======== Supplied entries ========

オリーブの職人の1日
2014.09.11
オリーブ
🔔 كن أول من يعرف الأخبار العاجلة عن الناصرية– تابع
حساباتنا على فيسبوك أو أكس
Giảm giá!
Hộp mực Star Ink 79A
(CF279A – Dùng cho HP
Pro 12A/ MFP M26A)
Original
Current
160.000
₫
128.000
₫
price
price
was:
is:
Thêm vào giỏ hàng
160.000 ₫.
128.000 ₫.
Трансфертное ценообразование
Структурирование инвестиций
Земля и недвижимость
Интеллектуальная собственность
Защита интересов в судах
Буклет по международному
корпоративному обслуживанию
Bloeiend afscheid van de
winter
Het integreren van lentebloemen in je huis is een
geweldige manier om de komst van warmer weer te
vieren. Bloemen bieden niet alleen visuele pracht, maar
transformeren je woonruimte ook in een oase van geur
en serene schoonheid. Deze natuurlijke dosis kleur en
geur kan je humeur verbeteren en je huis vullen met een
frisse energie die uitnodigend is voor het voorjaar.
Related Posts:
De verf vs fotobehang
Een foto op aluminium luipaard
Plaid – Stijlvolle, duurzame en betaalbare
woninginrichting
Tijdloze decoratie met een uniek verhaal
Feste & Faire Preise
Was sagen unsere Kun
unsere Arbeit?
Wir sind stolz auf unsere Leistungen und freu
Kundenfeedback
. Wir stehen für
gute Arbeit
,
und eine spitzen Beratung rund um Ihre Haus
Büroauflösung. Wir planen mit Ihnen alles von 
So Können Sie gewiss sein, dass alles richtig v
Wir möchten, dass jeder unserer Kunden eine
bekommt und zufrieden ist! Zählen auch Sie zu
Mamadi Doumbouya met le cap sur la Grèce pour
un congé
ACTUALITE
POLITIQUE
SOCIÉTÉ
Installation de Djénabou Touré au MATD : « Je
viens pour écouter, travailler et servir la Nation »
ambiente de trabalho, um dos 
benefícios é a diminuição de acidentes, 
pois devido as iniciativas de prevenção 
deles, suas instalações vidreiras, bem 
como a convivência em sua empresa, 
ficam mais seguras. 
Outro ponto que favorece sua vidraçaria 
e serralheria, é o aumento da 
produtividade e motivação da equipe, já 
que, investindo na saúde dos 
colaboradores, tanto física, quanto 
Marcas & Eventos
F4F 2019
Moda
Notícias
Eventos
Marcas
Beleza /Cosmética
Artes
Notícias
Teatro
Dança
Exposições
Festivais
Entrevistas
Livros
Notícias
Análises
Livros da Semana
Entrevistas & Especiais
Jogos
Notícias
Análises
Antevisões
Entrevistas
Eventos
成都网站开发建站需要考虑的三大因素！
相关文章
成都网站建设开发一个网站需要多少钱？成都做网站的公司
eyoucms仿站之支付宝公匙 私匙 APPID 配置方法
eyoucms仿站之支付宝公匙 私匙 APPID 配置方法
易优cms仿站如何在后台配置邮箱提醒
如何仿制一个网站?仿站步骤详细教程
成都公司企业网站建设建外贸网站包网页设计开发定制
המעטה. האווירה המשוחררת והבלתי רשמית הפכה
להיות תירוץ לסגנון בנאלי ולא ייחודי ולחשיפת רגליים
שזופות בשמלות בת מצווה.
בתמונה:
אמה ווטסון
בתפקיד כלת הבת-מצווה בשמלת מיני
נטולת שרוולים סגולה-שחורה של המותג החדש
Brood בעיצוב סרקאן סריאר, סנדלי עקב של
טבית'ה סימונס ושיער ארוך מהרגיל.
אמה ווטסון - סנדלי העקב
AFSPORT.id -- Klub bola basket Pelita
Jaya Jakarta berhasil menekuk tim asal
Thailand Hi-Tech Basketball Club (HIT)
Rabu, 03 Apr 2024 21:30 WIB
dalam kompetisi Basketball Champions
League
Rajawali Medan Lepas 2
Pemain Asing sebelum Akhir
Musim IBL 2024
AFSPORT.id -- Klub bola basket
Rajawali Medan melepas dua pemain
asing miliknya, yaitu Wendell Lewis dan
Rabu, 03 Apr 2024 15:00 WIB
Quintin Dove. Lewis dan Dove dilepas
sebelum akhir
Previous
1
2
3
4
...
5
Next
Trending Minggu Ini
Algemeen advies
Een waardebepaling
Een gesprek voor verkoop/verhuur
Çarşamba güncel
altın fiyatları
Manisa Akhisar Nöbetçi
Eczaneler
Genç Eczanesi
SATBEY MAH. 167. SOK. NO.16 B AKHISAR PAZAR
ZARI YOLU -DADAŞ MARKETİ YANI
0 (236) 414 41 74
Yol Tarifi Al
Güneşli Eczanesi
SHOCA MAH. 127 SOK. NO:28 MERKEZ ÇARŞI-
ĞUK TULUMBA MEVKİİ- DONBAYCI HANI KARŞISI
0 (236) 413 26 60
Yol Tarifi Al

========

◆ **Task item**:
Report the number of lines in the records that hold "Basketball" and write no other words.

◆ **Written answer**:
2